Shops are mostly open and traffic roars through the streets until 7pm, when the city that usually doesn’t know the meaning of rest looks abandoned. Only the odd taxi or emergency vehicle drives on roads that are ordinarily congested around the clock.
There are, of course, still some protests and outbreaks of violence in the form of reported prison breaks or attacks on churches.
However, the rhythm of daily life has returned, even if in a somewhat more concentrated form and in abbreviated hours.
Given that this state-of-emergency curfew is not sustainable – at least for economic reasons – how maintainable is Cairo’s current sense of calm and to what extent has stability actually improved in the capital?
“Nothing has been done to improve the situation,” said Mostafa Bassiony, a risk analyst with the Signit Institute.
“[The] economy is suffering already, and I don’t think [the] curfew can last for two more weeks,” he said, adding that some demonstrations will eventually fade away, but the release of toppled president Hosni Mubarak would “trigger more protests”.
The Mubarak factor
The prospect that Mubarak might be cleared of corruption charges and released on bail (he still faces charges in connection with the deaths of protesters in 2011) might complicate Cairo’s security situation.
“The decision to free him is going to enrage people and fuel protests,” said strategic analyst Talaat Musalam, who thinks that the army will be able to control the situation but the timing of the judge’s order to free Mubarak was bad.
Despite this, Musalam said that the military “can sustain security for long periods of time”, citing the 1967 and 1973 wars with Israel as examples of the Egyptian military’s endurance.
The coalition of pro-Morsi “anti-coup” movements has been calling for daily protests, although recent marches have been smaller and far more sedate than what was seen previously in Ramses Square or at the sit-ins in Nasr City and Giza.
But it is also unlikely that the original revolutionary youth movements that spearheaded the January 2011 uprising against Mubarak will quietly accept his release.
“Of course we are calling for more protests,” said Mohamed Adel, co-founder and spokesperson of the April 6 Youth Movement. “We are mobilising to get people to the high court building to get Mubarak back to jail.”
Adel links the current “security solution” for keeping Cairo calm to the Mubarak era, and believes there are better ways to solve the political impasse.
“We reject the army and security solution – we see it failed during the last 30 years, ” said Adel. “We see that more violence from any group – the government or Islamists – will move us toward more violence on the street.”
With a political solution currently out of reach, how long can and will the Egyptian security forces maintain the state of emergency and all the watchfulness it requires?
Stability in Egypt requires first of all that forces of political Islam prove their loyalty to Egypt not to external entities
“According to the 2012 constitution – the Muslim Brotherhood one – it is possible to extend it [the state of emergency] for another month,” said Abdul-Monem al-Mashat, a national security expert and dean of the faculty of economic and political science of Future University in Egypt.
“However, my feeling is that with the defeat of the MB regime and the arrest of many of their terrorist leaders, real thugs, I believe that we will not need any extension of emergency law,” said al-Mashat.
“In case terrorist attacks operated by fanatics in Sinai, we might need an extension.

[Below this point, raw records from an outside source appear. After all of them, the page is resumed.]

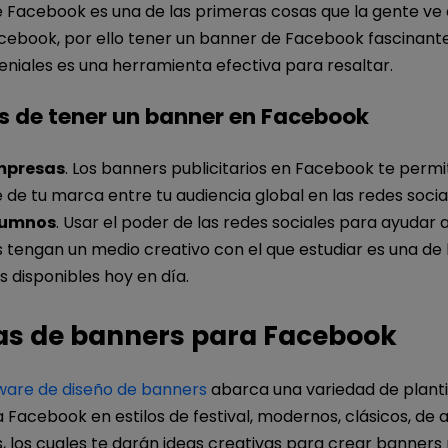
Facebook es una de las primeras cosas que la gente ve al
cebook, por ello tener un banner de Facebook fascinant
niales es una herramienta efectiva para resaltar.
s de tener un banner en Facebook
mpresas
. Los banners publicitarios en Facebook te permit
de tu marca entre tu audiencia global en las redes socia
lumnos
. Usar el poder de las redes sociales para ayudar a
 tengan un medio creativo con el que estudiar es una de 
 disponibles hoy en día.
las de banners para Facebook
ware de diseño de banners
abarca una variedad de planti
Facebook en estilos de festival, modernos, clásicos, de 
, los cuales te darán ideas creativas para crear banners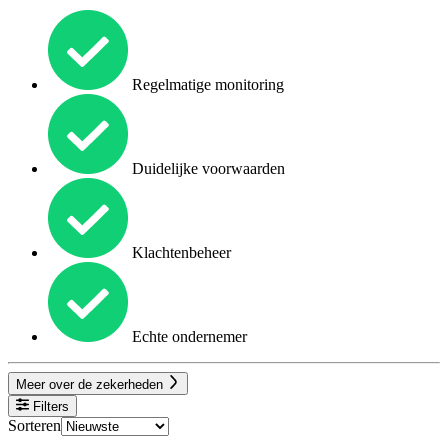
Regelmatige monitoring
Duidelijke voorwaarden
Klachtenbeheer
Echte ondernemer
Meer over de zekerheden
Filters
Sorteren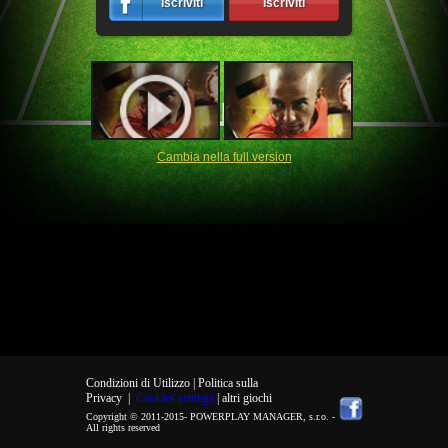
Iscriviti
Iscriviti
Cambia nella full version
Condizioni di Utilizzo |
Politica sulla
Privacy
|
Cookies settings
| altri giochi
Copyright © 2011-2015-
POWERPLAY MANAGER, s.r.o.
-
All rights reserved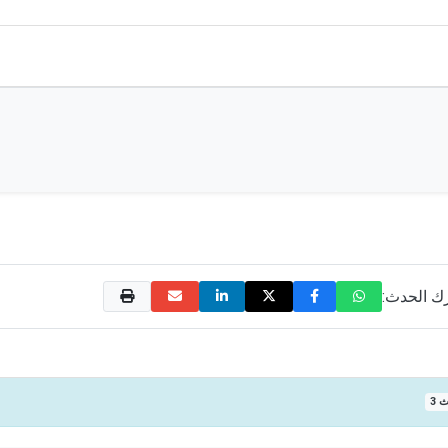
 الحدث:
ث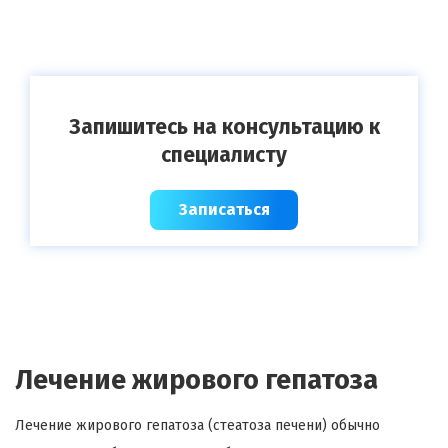
Запишитесь на консультацию к
специалисту
Записаться
Лечение жирового гепатоза
Лечение жирового гепатоза (стеатоза печени) обычно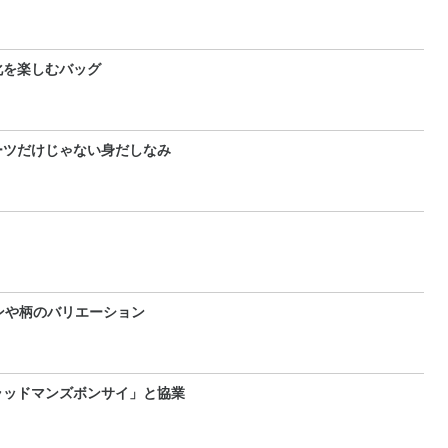
化を楽しむバッグ
ーツだけじゃない身だしなみ
ンや柄のバリエーション
ラッドマンズボンサイ」と協業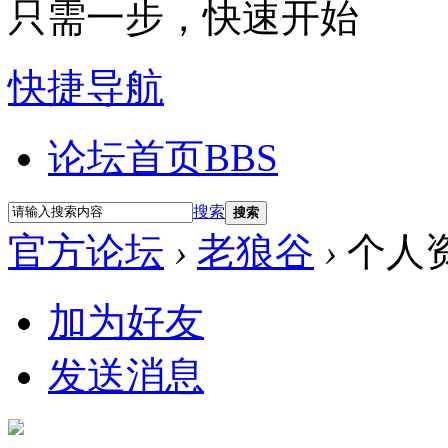
只需一步，快速开始
快捷导航
论坛首页
BBS
搜索
搜索
官方论坛
›
老狼谷
›
个人
加为好友
发送消息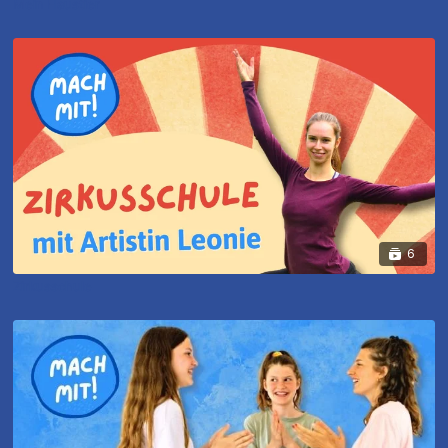
Mein Haustier
6
Zirkusschule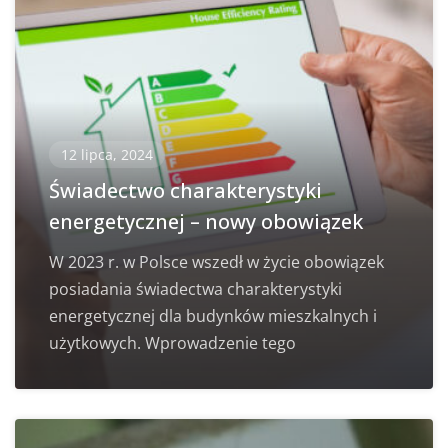
12 lipca, 2024
Świadectwo charakterystyki
energetycznej – nowy obowiązek
W 2023 r. w Polsce wszedł w życie obowiązek
posiadania świadectwa charakterystyki
energetycznej dla budynków mieszkalnych i
użytkowych. Wprowadzenie tego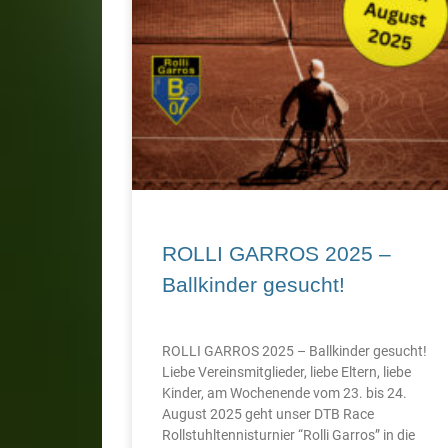
ROLLI GARROS 2025 –
Ballkinder gesucht!
ROLLI GARROS 2025 – Ballkinder gesucht!
Liebe Vereinsmitglieder, liebe Eltern, liebe
Kinder, am Wochenende vom 23. bis 24.
August 2025 geht unser DTB Race
Rollstuhltennisturnier “Rolli Garros” in die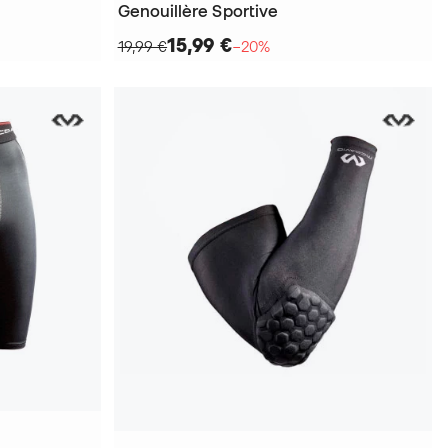
Genouillère Sportive
15,99 €
19,99 €
−20%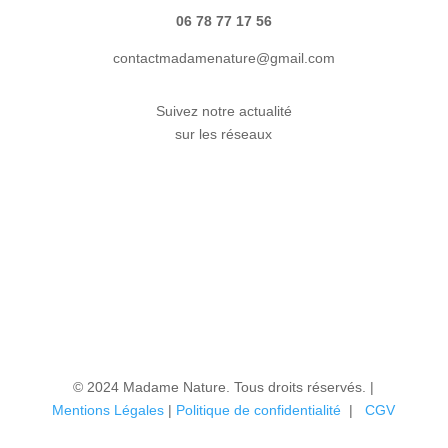
06 78 77 17 56
contactmadamenature@gmail.com
Suivez notre actualité
sur les réseaux
© 2024 Madame Nature. Tous droits réservés. |
Mentions Légales
|
P
olitique de confidentialité
|
CGV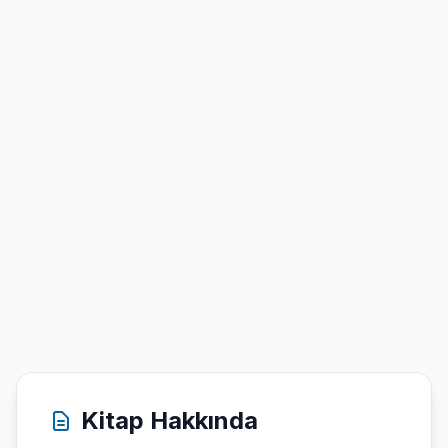
Kitap Hakkında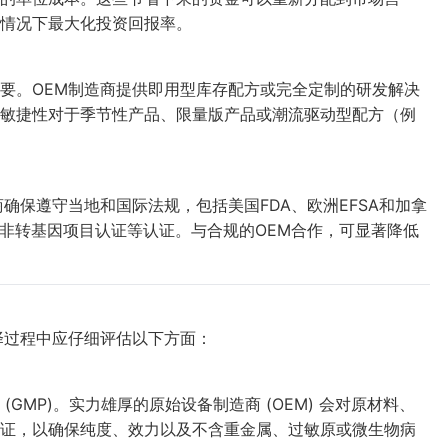
情况下最大化投资回报率。
要。OEM制造商提供即用型库存配方或完全定制的研发解决
敏捷性对于季节性产品、限量版产品或潮流驱动型配方（例
确保遵守当地和国际法规，包括美国FDA、欧洲EFSA和加拿
证和非转基因项目认证等认证。与合规的OEM合作，可显著降低
择过程中应仔细评估以下方面：
MP)。实力雄厚的原始设备制造商 (OEM) 会对原材料、
证，以确保纯度、效力以及不含重金属、过敏原或微生物病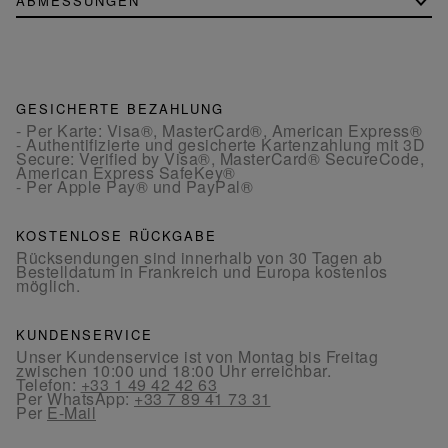
ABMESSUNGEN
GESICHERTE BEZAHLUNG
- Per Karte: Visa®, MasterCard®, American Express®
- Authentifizierte und gesicherte Kartenzahlung mit 3D
Secure: Verified by Visa®, MasterCard® SecureCode,
American Express SafeKey®
- Per Apple Pay® und PayPal®
KOSTENLOSE RÜCKGABE
Rücksendungen sind innerhalb von 30 Tagen ab
Bestelldatum in Frankreich und Europa kostenlos
möglich.
KUNDENSERVICE
Unser Kundenservice ist von Montag bis Freitag
zwischen 10:00 und 18:00 Uhr erreichbar.
Telefon:
+33 1 49 42 42 63
Per WhatsApp:
+33 7 89 41 73 31
Per
E-Mail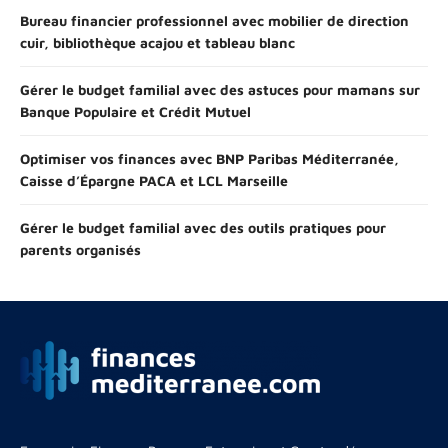
Bureau financier professionnel avec mobilier de direction
cuir, bibliothèque acajou et tableau blanc
Gérer le budget familial avec des astuces pour mamans sur
Banque Populaire et Crédit Mutuel
Optimiser vos finances avec BNP Paribas Méditerranée,
Caisse d’Épargne PACA et LCL Marseille
Gérer le budget familial avec des outils pratiques pour
parents organisés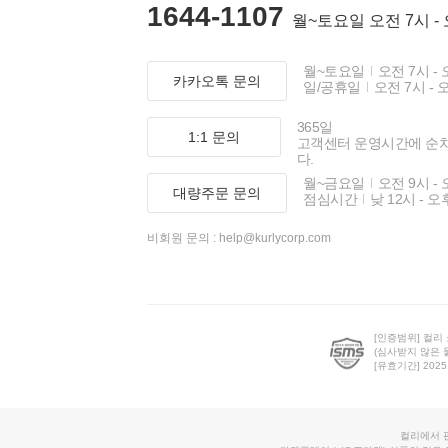
1644-1107
월~토요일 오전 7시 -
월~토요일
오전 7시 - 
카카오톡 문의
일/공휴일
오전 7시 - 
365일
1:1 문의
고객센터 운영시간에 순
다.
월~금요일
오전 9시 - 
대량주문 문의
점심시간
낮 12시 - 오
비회원 문의 :
help@kurlycorp.com
[인증범위] 컬리
(심사받지 않은 
[유효기간] 2025.0
컬리에서 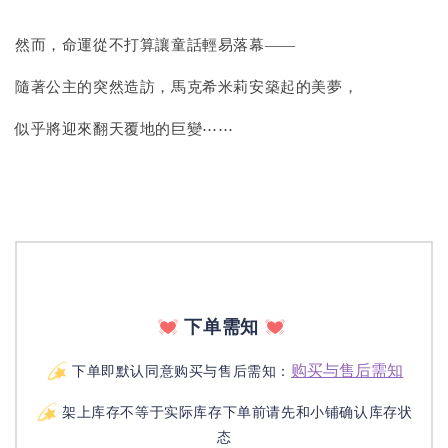
然而，命運從不打算讓童話輕易落幕――
隨著公主的突然造訪，馬克希米莉安築起的美夢，
似乎將迎來翻天覆地的巨變⋯⋯
下单需知
购买与售后需知
下单即默认同意购买与售后需知：
架上库存不等于实际库存下单前请先和小铺确认库存状
态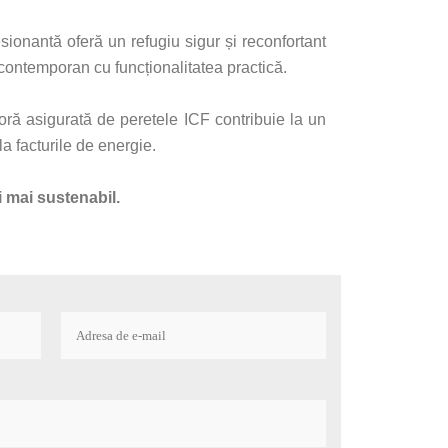
sionantă oferă un refugiu sigur și reconfortant
contemporan cu funcționalitatea practică.
oră asigurată de peretele ICF contribuie la un
la facturile de energie.
i mai sustenabil.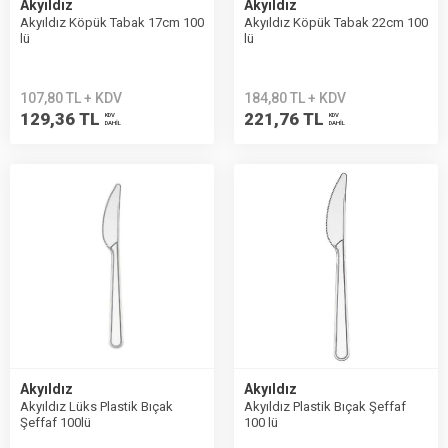
Akyıldız
Akyıldız
Akyıldız Köpük Tabak 17cm 100
Akyıldız Köpük Tabak 22cm 100
lü
lü
107,80 TL + KDV
184,80 TL + KDV
129,36 TL
221,76 TL
KDV
KDV
DAHİL
DAHİL
Akyıldız
Akyıldız
Akyıldız Lüks Plastik Bıçak
Akyıldız Plastik Bıçak Şeffaf
Şeffaf 100lü
100 lü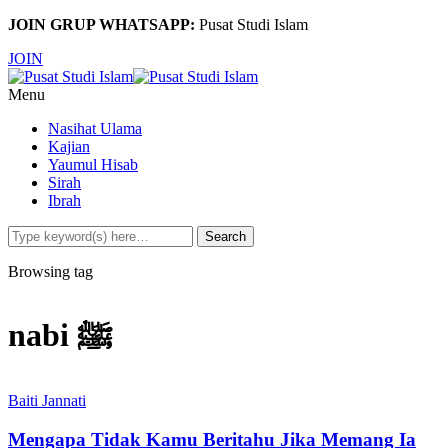
JOIN GRUP WHATSAPP:
Pusat Studi Islam
JOIN
Menu
Nasihat Ulama
Kajian
Yaumul Hisab
Sirah
Ibrah
Browsing tag
nabi ﷺ
Baiti Jannati
Mengapa Tidak Kamu Beritahu Jika Memang Ia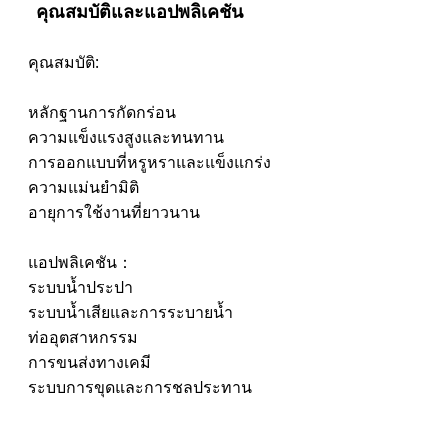
คุณสมบัติและแอปพลิเคชัน
คุณสมบัติ:
หลักฐานการกัดกร่อน
ความแข็งแรงสูงและทนทาน
การออกแบบที่หรูหราและแข็งแกร่ง
ความแม่นยำมิติ
อายุการใช้งานที่ยาวนาน
แอปพลิเคชัน：
ระบบน้ำประปา
ระบบน้ำเสียและการระบายน้ำ
ท่ออุตสาหกรรม
การขนส่งทางเคมี
ระบบการขุดและการชลประทาน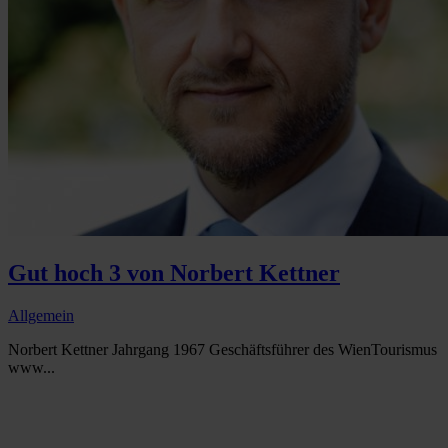
Gut hoch 3 von Norbert Kettner
Allgemein
Norbert Kettner Jahrgang 1967 Geschäftsführer des WienTourismus
www...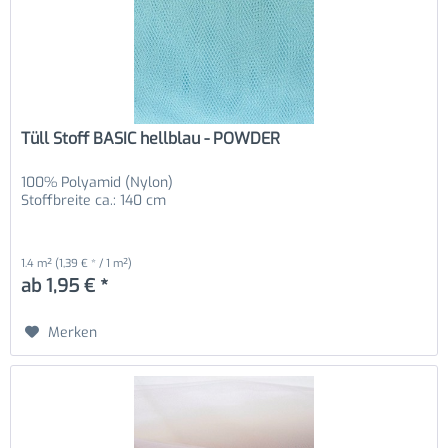
Tüll Stoff BASIC hellblau - POWDER
100% Polyamid (Nylon)
Stoffbreite ca.: 140 cm
1.4 m²
(1,39 € * / 1 m²)
ab 1,95 € *
Merken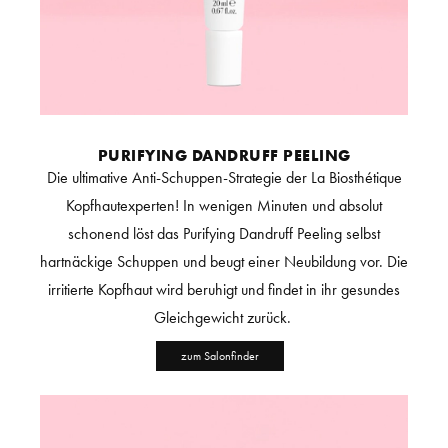
PURIFYING DANDRUFF PEELING
Die ultimative Anti-Schuppen-Strategie der La Biosthétique
Kopfhautexperten! In wenigen Minuten und absolut
schonend löst das Purifying Dandruff Peeling selbst
hartnäckige Schuppen und beugt einer Neubildung vor. Die
irritierte Kopfhaut wird beruhigt und findet in ihr gesundes
Gleichgewicht zurück.
zum Salonfinder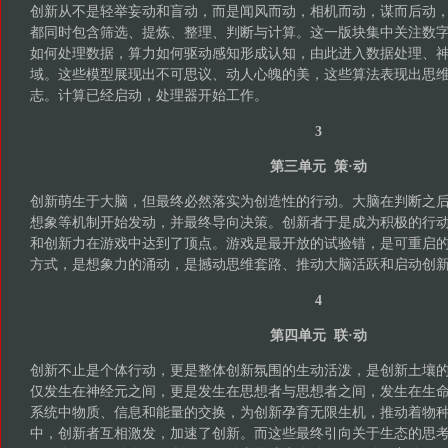
创新从不是轻举妄动和盲动，而是闻风而动，相机而动，谋而后动
都同时包含筛选、提炼、整理、判断与计算。这一版块集中关注数
如何处理数据，算力如何驱动感知形成认知，由此进入数据处理、
域。这些模型展现出不可思议、动人心魄的美，这些算法表现出思
志。计算已经启动，处理器开始工作。
3
第三单元 策·动
创新萌生于大脑，但最终必然落实为创造性的行动。大脑在判断之
想象等机制开始发动，并最终导向决策。创新者于是成为积极的行
和创新力在游戏中达到了顶点。游戏是最开放的试验错，是可重启
方式，是想象力的涌动，是撼动思维套路、推动大脑活跃和启动创
4
第四单元 联·动
创新不止是个体行动，更是整体创新氛围的生动活泼，是创新土壤
仅发生在神经元之间，更是发生在思想者与思想者之间，发生在生
系统中物质、信息和能量的交换，为创新孕育无限生机，推动着物
中，创新者互相激发，加速了创新。而这些最终引向关于生态的思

However, the success of the Egyptian army in eliminating these elements – enemies of the Egyptian people – [means] there will be no need for emergency law,” he said.
But stability in the country will ultimately require that all parties share a certain set of goals; al-Mashat believes the political umbrella of nationalism could serve this purpose.
“Stability in Egypt requires first of all that forces of political Islam prove their loyalty to Egypt not to external entities,” he said. Some Egyptians fear that Islamists are more loyal to their faith, he said, and this could bind them to foreign groups rather than the nation.
What is needed now, he said, is the “transparent implementation of the future road map agreed upon by all national forces – including the Egyptian army.”